All of these tales are interesting in their own way, because set against the backdrop of a world on the brink of collapse, the game explores very human situations, albeit at the extreme ends of the behavioural spectrum. Whilst the world goes to hell in a handcart, some of the inhabitants in The Final Station simply want to sit and read the paper, awaiting the inevitable, whilst others are building underground bunkers or laboratories to either prolong their lives or cure the virus entirely. The most powerful occupants of The Final Station (including those who plot the course for our train) seem hell-bent on creating The Guardian, a huge robot that they believe will fight back the infected and destroy its cause, becoming the saviour of mankind.
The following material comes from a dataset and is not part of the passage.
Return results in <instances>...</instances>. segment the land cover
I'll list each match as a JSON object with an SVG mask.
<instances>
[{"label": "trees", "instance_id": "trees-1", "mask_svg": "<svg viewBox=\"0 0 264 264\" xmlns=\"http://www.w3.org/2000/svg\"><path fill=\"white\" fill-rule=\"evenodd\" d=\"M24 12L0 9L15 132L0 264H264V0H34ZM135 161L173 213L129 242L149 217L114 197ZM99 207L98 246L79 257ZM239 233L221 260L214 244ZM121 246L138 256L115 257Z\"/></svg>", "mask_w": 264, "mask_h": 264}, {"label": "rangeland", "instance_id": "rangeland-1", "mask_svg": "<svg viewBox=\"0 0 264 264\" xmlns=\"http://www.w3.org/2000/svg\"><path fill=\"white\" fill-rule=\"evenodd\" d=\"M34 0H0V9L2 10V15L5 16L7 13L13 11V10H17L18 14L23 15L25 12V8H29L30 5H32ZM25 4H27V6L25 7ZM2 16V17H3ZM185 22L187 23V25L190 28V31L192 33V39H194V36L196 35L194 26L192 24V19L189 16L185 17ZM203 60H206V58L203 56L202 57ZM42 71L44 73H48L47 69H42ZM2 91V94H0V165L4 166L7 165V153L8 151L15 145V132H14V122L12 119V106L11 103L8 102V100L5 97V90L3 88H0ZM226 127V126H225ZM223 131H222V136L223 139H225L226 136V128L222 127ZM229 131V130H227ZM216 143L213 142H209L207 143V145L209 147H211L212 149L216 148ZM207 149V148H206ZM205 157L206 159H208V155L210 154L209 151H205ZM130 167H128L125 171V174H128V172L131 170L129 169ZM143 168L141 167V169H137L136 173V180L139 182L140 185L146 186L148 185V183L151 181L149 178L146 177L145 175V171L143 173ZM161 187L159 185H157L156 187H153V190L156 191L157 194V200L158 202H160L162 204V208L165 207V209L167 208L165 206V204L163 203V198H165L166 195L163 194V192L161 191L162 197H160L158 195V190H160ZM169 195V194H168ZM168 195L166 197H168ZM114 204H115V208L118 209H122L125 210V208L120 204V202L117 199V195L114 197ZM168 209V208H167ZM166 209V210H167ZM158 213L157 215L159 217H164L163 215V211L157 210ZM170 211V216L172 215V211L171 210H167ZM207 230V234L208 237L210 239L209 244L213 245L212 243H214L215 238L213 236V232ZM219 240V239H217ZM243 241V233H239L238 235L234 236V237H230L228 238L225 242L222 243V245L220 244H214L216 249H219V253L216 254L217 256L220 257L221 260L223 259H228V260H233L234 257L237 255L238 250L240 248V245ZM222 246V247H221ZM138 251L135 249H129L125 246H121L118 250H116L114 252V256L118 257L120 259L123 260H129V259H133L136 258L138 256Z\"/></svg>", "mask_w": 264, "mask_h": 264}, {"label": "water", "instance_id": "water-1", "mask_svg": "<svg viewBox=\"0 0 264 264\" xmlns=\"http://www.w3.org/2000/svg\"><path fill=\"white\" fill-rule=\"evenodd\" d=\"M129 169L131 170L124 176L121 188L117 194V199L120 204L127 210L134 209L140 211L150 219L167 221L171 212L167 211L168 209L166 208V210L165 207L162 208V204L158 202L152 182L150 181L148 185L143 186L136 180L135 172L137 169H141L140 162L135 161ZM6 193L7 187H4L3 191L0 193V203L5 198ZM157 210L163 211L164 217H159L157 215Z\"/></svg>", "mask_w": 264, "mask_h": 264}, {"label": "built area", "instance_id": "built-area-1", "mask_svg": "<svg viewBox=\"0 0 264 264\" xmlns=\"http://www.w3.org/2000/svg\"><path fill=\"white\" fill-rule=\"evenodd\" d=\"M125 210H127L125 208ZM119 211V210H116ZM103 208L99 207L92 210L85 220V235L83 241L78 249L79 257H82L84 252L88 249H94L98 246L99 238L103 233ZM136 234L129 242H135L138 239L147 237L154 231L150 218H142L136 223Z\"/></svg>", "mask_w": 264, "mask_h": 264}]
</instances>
As each of the short stories in The Final Station plays out, including the overall tale of the train, The Guardian and our heroic conductor, a theme begins to emerge that fits perfectly with the dystopian visuals. That theme is one of despair and futility, and as the tale reaches its conclusion, I was pleased to find that there is at least a ray of hope, and that is perhaps exactly what the developers were aiming for. Sadly, whilst the plot remains largely on track, there are hiccoughs in the last hour or so of gameplay that suggest a rush to close the game out. A new weapon is introduced very late in the game, and the high standard of the mid-game levels begins to falter. Finally, a new and unsatisfying character who ultimately has a profound impact on the game is introduced in a haphazard way.
Aside from this late game wobble, I have little to complain about with regard to The Final Station. Although it’s short, it is a unique, interesting and enjoyable concept that had me hooked from the outset not only due to its gameplay, but also because it offers a compelling and unusual take on the standard zombie apocalypse model. There is no multiplayer mode, and there is little to return to for a second run, but it is possible that with more experience, players might be able to save more survivors or find very well hidden loot and lore that may not have presented itself the first time.